• _What needs to be done_
Pictures aside, repeat every record below exactly.

================================

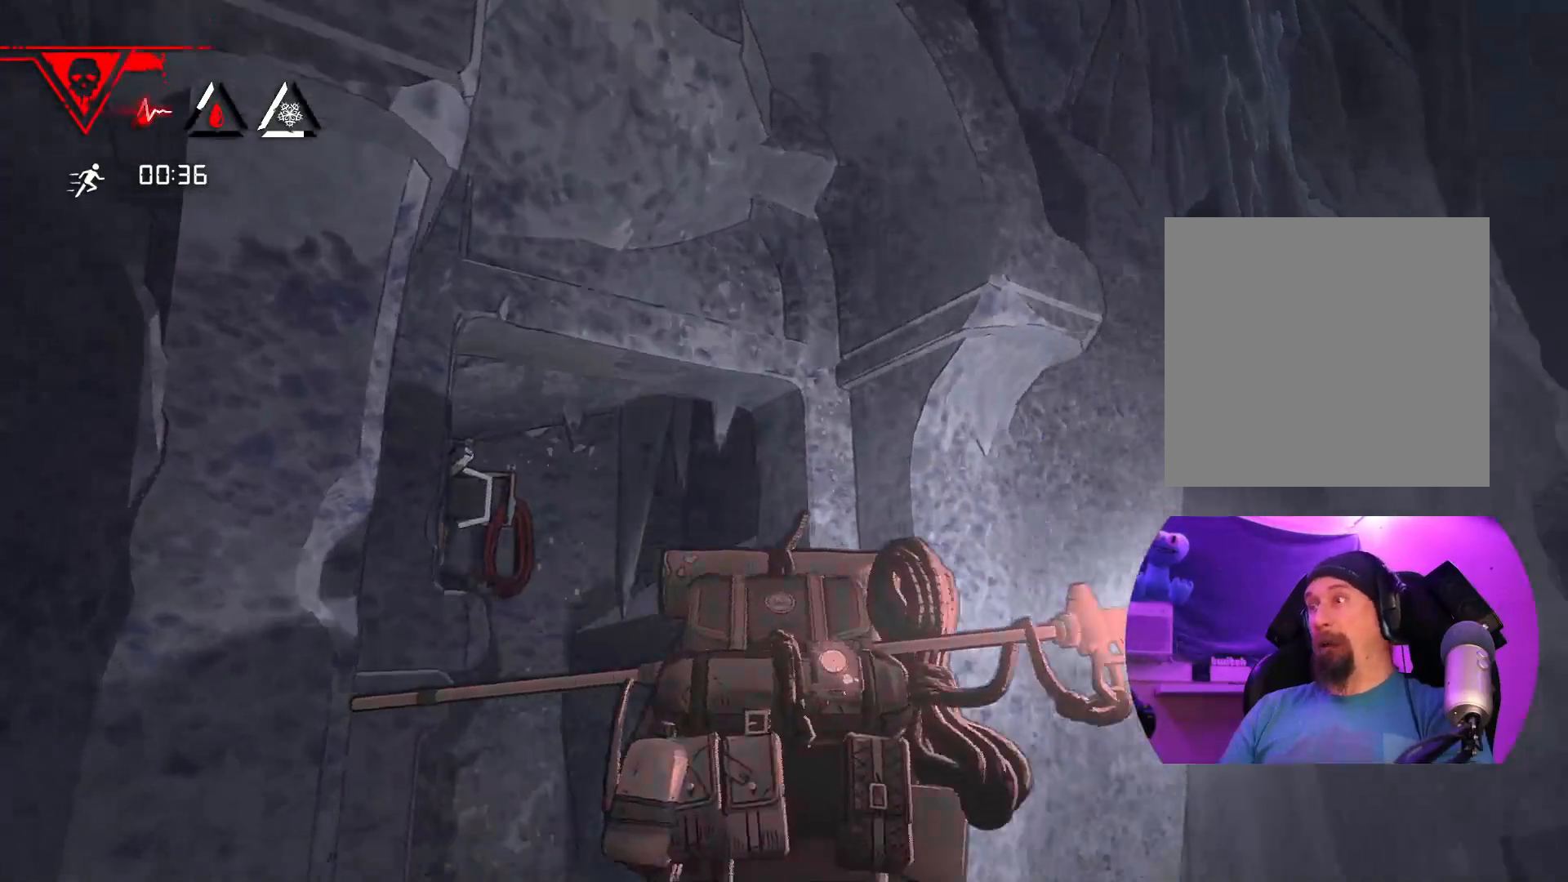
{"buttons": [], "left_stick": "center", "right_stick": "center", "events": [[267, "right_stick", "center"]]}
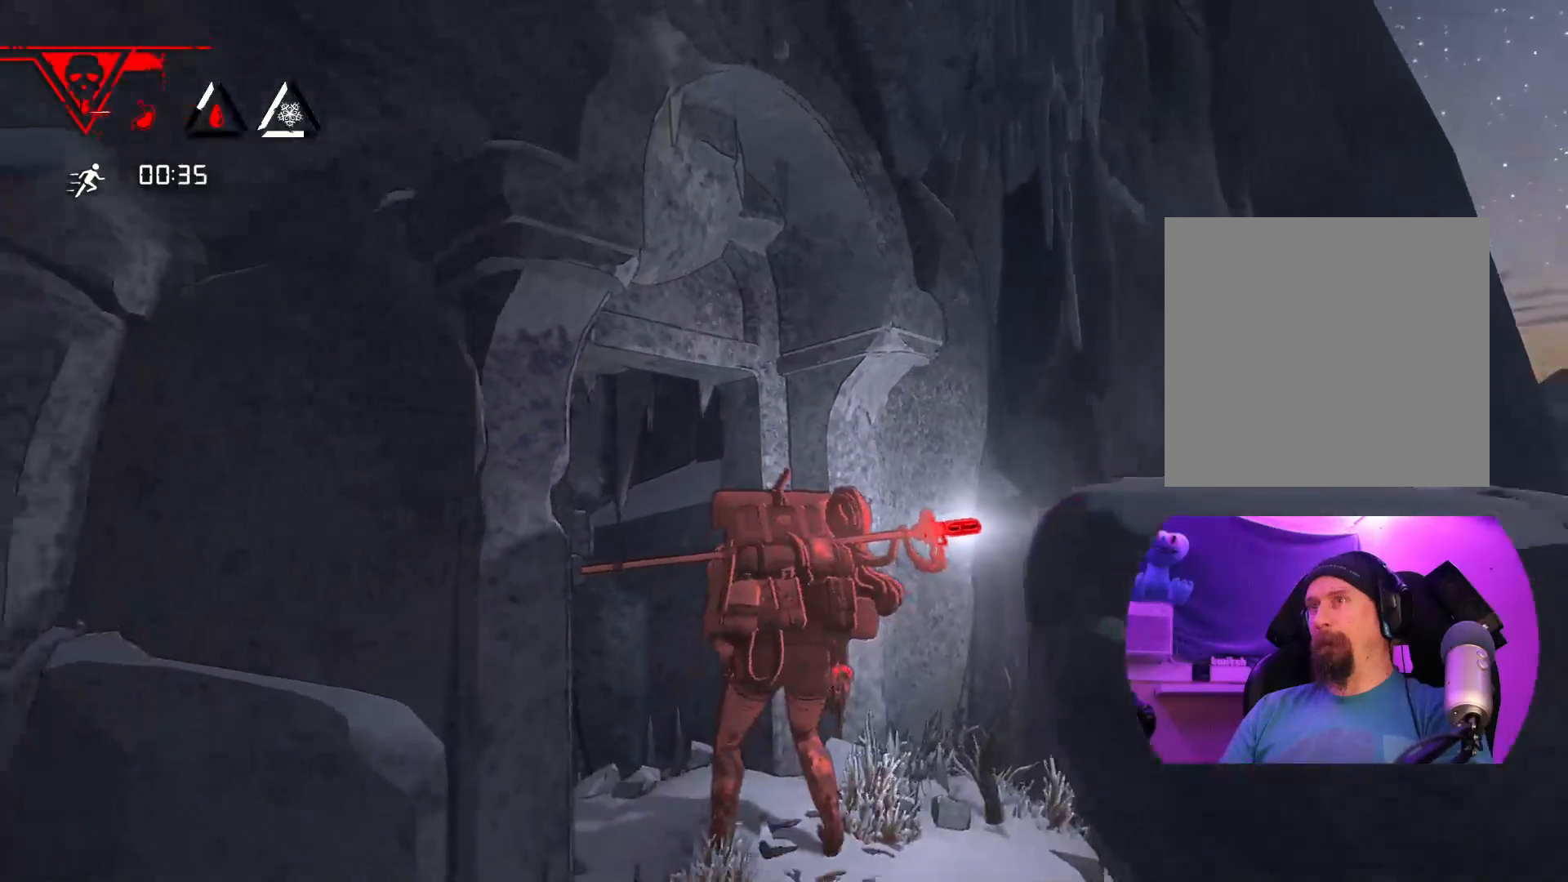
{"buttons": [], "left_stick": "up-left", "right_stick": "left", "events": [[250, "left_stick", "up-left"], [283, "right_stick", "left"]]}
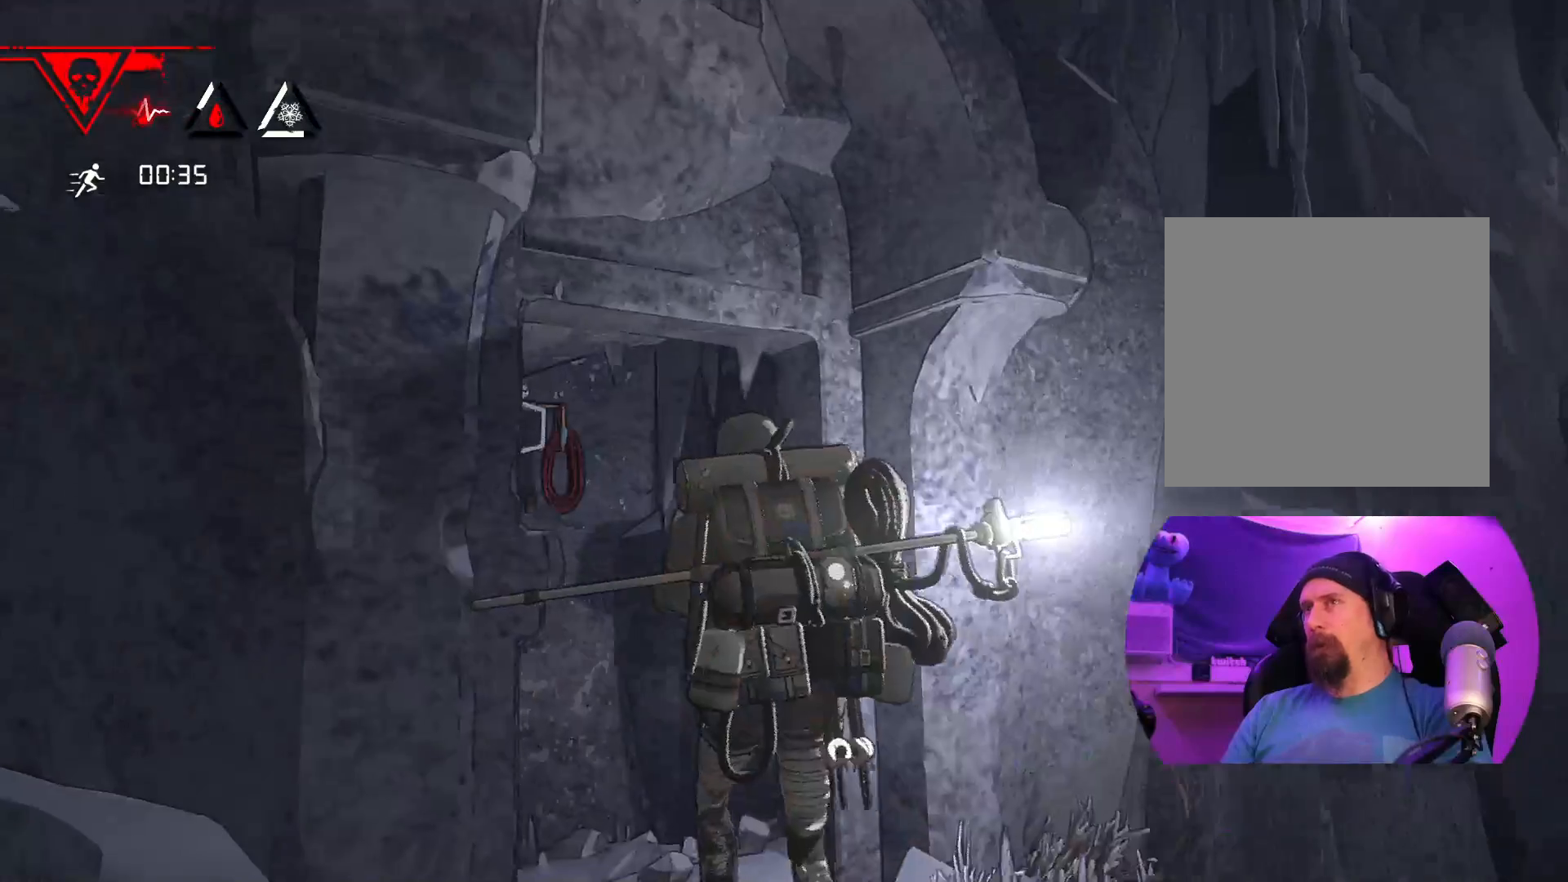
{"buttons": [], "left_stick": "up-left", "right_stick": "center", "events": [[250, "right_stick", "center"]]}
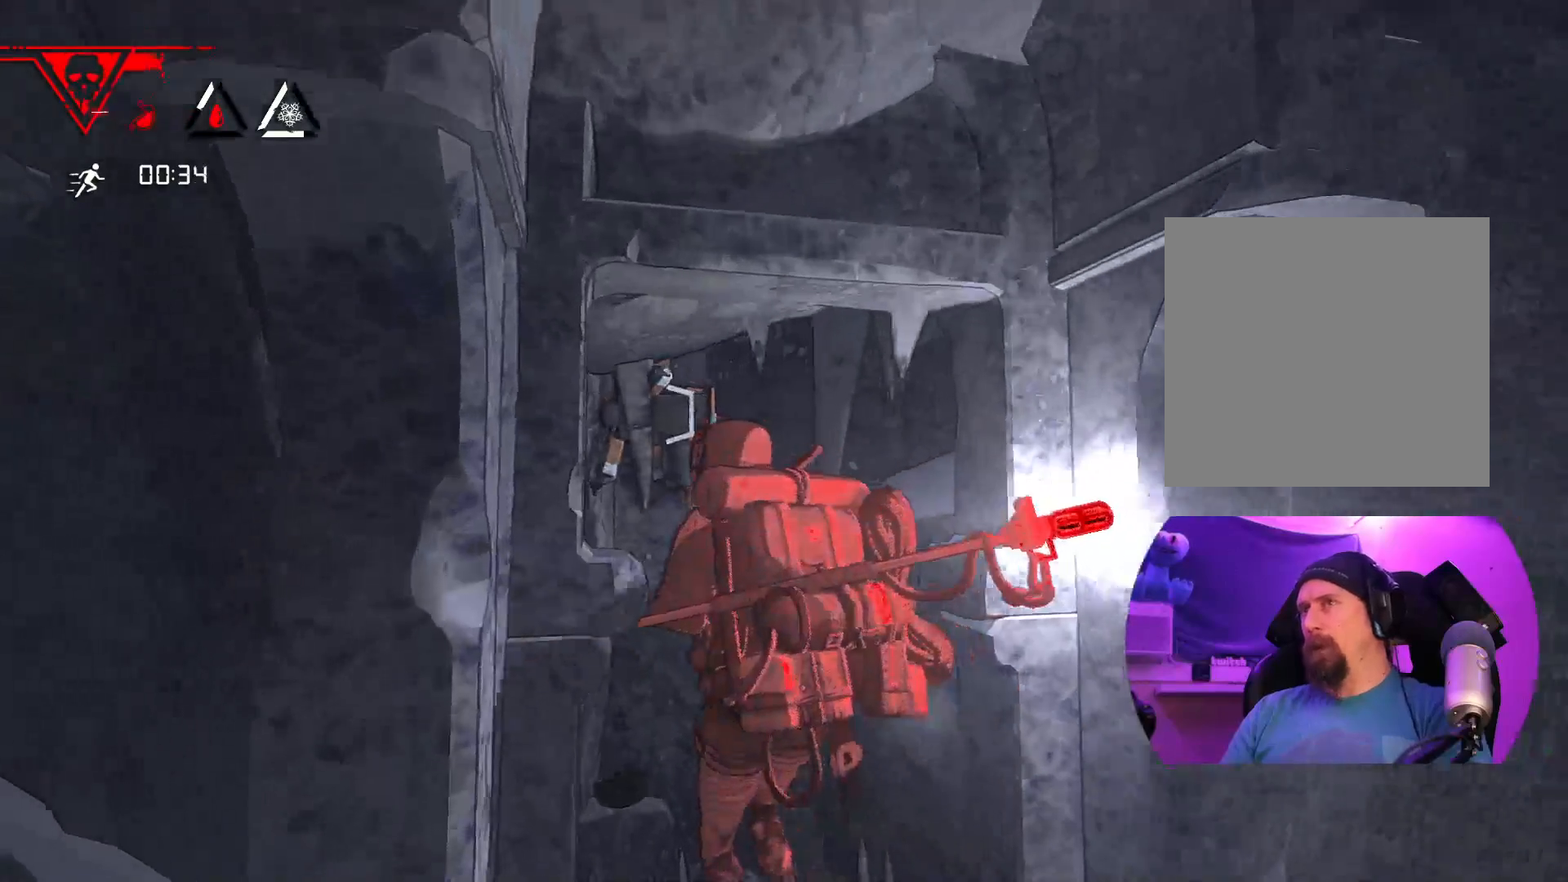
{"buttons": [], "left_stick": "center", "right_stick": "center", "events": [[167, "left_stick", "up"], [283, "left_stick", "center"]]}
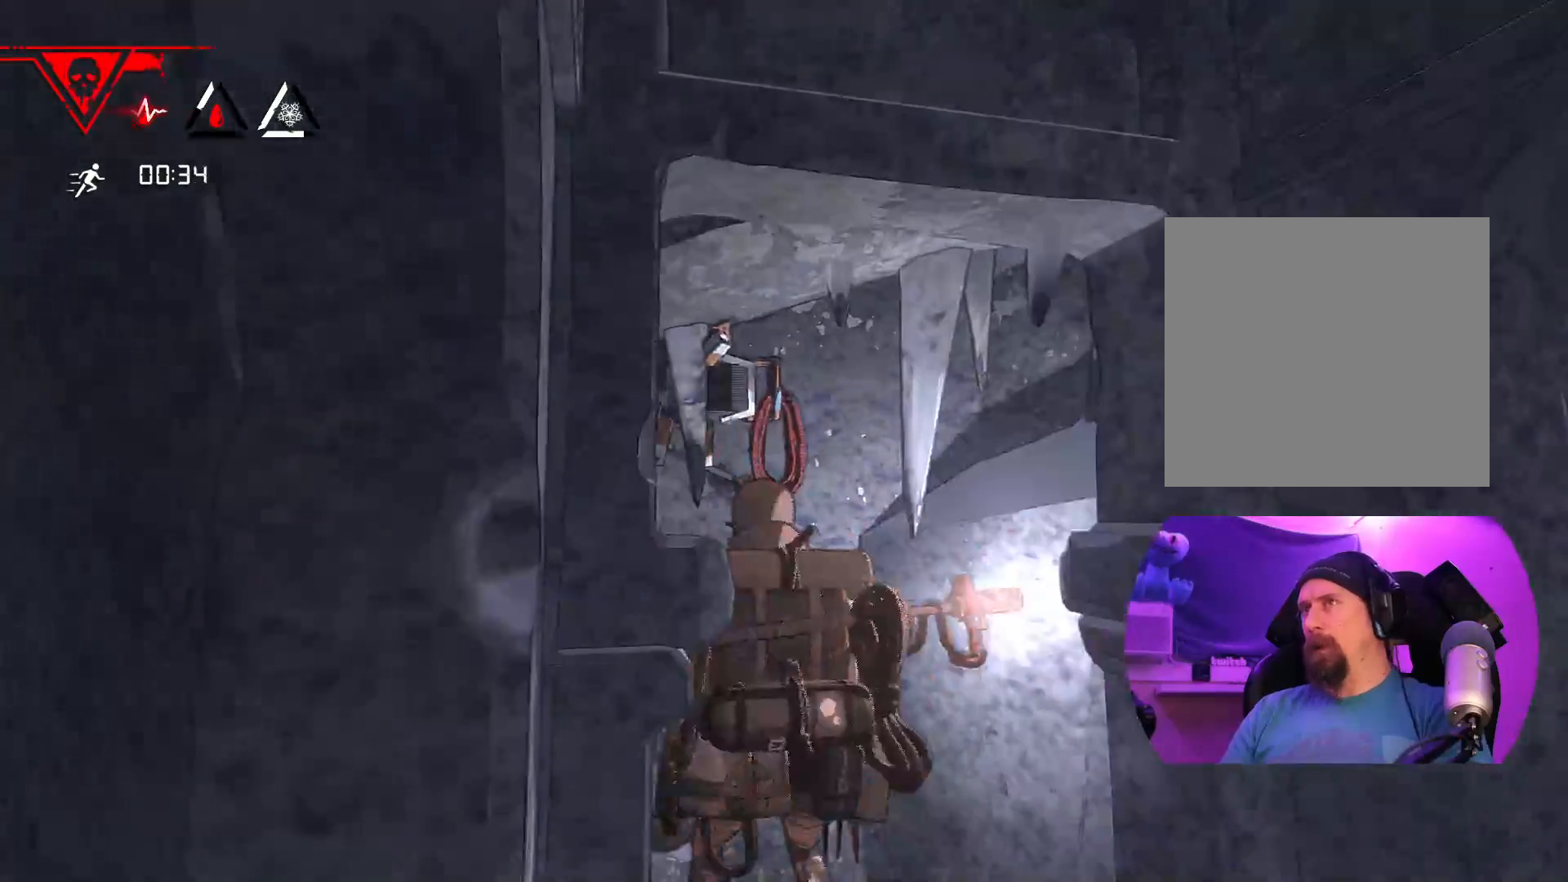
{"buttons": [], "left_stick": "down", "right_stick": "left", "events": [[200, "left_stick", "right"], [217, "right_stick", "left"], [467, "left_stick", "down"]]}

================================

• _Exercise answer_
{"buttons": [], "left_stick": "center", "right_stick": "center", "events": [[267, "right_stick", "center"]]}
{"buttons": [], "left_stick": "up-left", "right_stick": "left", "events": [[250, "left_stick", "up-left"], [283, "right_stick", "left"]]}
{"buttons": [], "left_stick": "up-left", "right_stick": "center", "events": [[250, "right_stick", "center"]]}
{"buttons": [], "left_stick": "center", "right_stick": "center", "events": [[167, "left_stick", "up"], [283, "left_stick", "center"]]}
{"buttons": [], "left_stick": "down", "right_stick": "left", "events": [[200, "left_stick", "right"], [217, "right_stick", "left"], [467, "left_stick", "down"]]}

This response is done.